Tom Brake: Again, I am not in a position to guarantee such a debate. However, my right hon. Friend will be aware that the High Speed Rail (Preparation) Bill will be debated in this place on Thursday 31 October and she may have an opportunity to raise those issues during that debate. She will also be aware that there have been many legal challenges to what the Government are doing on this issue, but that overwhelmingly the Government have been successful in overturning them.
Points of Order – 21 Oct 2013 : Column 47
Mrs Cheryl Gillan (Chesham and Amersham) (Con): On a point of order, Mr Speaker. You will have heard me raise on the Floor of the House the fact that the Government are going to launch a hybrid Bill on High Speed 2 before the end of the year. It is going to contain an environmental statement that is rumoured to have some 50,000 pages. It is such a large document that the Government have made special provision to provide this electronically. You will also have heard rumours, Mr Speaker, that the period of consultation for the general public on this 50,000-page document is one of only eight weeks over the Christmas period. I seek your advice on whether having such a period for consultation reflects well on this House and its engagement with the public, and on whether it gives my Back-Bench colleagues sufficient time to digest the document, to establish whether they have an interest and what that interest might be and to respond to the consultation. Could you help me with anything on that front?
Mr Speaker: I am grateful to the right hon. Lady for her point of order. I understand that at this stage these are, in her words, only rumours. Such a decision is a matter for the Government, and if people receive it ill, that should of course reflect on those who are responsible for it rather than on the House as a whole. I can only say to the right hon. Lady that—as I think is evidenced by my approach to proceedings in the House—I am always in favour of a greater opportunity and a longer period for people to make their views known, rather than what might be considered to be an artificial and rather arbitrary truncation of people’s chances to contribute.

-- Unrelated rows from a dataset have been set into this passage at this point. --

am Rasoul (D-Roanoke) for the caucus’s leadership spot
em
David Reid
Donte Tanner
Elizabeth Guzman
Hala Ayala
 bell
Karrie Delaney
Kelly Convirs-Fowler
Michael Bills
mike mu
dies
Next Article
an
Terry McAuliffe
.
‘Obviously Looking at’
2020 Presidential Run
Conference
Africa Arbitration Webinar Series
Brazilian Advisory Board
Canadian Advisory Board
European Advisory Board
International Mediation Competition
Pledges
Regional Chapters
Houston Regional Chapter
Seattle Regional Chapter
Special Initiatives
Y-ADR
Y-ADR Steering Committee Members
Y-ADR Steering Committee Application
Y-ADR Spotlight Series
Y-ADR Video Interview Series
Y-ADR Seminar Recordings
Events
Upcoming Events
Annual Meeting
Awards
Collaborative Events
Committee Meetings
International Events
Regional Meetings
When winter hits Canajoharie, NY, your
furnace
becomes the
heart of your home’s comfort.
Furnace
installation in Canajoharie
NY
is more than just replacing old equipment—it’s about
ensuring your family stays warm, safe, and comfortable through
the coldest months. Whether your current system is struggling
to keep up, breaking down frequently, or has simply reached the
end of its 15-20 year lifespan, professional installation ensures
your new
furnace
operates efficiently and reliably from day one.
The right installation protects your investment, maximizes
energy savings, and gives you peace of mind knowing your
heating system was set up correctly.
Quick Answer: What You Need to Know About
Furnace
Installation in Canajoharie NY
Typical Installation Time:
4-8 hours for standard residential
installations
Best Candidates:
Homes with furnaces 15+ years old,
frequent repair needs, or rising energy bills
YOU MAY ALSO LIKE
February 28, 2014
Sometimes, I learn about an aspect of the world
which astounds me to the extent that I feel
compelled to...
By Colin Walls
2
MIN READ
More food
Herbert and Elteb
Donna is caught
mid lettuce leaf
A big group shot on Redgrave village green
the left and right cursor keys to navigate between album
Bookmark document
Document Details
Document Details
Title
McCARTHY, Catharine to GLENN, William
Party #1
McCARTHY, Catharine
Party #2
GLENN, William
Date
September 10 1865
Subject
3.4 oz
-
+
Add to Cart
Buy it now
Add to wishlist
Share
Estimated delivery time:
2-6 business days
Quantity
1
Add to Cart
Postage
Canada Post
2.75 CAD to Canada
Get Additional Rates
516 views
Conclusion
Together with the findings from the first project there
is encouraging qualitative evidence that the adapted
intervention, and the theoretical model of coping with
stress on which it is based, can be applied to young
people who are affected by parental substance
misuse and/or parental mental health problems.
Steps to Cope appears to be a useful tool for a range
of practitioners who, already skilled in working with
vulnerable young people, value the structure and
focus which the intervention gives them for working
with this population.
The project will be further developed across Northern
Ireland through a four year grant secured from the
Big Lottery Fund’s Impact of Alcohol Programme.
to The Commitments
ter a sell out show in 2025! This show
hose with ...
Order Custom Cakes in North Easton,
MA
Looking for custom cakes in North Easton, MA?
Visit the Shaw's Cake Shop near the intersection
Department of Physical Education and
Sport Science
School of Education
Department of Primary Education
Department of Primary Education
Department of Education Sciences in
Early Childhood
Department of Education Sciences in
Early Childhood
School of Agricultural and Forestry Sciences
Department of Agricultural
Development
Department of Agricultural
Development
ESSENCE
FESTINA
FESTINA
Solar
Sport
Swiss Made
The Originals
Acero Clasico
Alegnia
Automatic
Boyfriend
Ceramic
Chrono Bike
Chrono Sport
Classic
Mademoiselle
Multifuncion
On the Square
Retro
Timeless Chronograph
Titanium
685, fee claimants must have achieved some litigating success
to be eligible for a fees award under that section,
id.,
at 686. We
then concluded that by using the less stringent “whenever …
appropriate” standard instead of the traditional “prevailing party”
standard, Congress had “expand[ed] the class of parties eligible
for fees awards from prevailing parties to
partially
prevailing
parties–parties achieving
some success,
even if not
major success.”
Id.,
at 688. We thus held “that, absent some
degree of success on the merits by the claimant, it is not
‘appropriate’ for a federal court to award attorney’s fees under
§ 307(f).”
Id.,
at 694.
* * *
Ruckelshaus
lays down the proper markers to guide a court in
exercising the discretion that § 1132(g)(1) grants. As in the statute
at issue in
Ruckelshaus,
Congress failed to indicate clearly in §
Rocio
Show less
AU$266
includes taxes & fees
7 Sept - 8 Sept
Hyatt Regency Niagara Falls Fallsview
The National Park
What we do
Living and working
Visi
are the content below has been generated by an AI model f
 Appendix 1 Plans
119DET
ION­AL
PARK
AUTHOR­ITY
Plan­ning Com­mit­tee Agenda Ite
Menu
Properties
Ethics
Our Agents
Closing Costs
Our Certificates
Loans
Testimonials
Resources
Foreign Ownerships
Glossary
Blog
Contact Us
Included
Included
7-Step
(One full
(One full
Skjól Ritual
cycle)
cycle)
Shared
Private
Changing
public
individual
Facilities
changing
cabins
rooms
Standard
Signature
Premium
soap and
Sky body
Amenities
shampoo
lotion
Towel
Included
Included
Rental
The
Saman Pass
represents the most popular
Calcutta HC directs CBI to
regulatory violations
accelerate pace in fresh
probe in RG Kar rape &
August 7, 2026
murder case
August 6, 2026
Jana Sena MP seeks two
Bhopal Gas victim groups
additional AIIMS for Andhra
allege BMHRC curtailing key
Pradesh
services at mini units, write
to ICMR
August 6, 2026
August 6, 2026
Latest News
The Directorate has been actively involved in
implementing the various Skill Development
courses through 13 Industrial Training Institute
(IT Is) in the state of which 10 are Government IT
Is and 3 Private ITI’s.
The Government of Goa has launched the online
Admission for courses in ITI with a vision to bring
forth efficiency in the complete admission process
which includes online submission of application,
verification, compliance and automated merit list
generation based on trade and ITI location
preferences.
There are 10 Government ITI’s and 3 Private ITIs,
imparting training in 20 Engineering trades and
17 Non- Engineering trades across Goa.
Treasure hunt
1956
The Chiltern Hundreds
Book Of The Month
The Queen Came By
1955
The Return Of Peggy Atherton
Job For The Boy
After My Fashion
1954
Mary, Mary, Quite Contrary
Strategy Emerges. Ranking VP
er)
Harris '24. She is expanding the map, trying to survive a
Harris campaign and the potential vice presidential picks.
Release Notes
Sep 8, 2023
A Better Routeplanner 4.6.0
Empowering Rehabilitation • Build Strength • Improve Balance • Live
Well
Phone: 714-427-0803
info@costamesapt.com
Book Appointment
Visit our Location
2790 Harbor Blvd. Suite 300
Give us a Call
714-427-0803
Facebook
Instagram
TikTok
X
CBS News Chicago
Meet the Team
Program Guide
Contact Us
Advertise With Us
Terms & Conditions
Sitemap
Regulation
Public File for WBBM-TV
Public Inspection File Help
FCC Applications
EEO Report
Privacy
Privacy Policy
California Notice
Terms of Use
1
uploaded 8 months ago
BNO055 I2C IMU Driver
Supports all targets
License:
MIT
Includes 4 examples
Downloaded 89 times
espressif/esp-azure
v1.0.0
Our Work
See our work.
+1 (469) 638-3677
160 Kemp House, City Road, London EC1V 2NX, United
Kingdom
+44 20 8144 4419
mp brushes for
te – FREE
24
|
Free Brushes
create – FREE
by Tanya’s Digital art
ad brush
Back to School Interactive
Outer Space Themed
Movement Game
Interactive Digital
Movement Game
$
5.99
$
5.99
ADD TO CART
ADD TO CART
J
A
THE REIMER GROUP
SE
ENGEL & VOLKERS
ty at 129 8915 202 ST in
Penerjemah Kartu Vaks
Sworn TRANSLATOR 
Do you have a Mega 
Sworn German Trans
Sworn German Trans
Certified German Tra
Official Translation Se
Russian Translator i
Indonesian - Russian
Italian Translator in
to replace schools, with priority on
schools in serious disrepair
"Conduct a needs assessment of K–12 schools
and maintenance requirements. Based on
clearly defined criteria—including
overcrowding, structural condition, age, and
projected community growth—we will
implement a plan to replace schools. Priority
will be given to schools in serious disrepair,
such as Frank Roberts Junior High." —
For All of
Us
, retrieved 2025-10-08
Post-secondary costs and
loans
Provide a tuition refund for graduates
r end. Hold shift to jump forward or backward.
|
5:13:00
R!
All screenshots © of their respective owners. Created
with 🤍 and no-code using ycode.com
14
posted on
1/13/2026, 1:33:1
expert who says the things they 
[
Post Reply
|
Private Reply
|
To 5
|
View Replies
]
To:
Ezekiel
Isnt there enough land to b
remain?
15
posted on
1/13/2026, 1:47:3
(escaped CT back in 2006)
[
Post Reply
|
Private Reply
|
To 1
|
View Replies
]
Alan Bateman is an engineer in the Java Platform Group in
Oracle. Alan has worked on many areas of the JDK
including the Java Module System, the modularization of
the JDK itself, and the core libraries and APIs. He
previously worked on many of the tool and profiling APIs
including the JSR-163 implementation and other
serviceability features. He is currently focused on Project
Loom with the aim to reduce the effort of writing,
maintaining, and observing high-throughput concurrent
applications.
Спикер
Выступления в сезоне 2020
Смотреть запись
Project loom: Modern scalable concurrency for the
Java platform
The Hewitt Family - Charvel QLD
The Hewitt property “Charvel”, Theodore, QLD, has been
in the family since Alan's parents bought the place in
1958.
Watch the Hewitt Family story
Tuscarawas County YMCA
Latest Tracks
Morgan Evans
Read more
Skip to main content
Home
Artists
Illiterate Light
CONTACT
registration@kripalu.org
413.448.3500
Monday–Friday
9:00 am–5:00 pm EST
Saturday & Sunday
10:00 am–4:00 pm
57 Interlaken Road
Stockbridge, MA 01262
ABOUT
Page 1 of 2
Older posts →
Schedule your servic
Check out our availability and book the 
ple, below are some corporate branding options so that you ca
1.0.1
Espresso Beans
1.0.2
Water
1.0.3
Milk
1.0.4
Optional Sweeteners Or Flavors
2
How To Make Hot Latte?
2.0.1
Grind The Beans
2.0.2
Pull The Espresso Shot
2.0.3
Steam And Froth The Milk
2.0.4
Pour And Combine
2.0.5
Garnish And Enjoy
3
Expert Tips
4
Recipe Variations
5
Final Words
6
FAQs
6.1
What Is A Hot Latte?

I hope very much that the right hon. Lady’s fears can be allayed. The Secretary of State is a very experienced and wily man. There is always a danger that if a consultation is too short for the amount of material on which to consult, or else takes place over the festive season—or another holiday period—a decision by the Government to run it in that way will be regarded as cynical and ill-judged. I know the right hon. Member for Derbyshire Dales (Mr McLoughlin) very well, and I know that he would not be regarded as either cynical or a maker of ill-judged decisions: perish the thought! We will leave it there for today.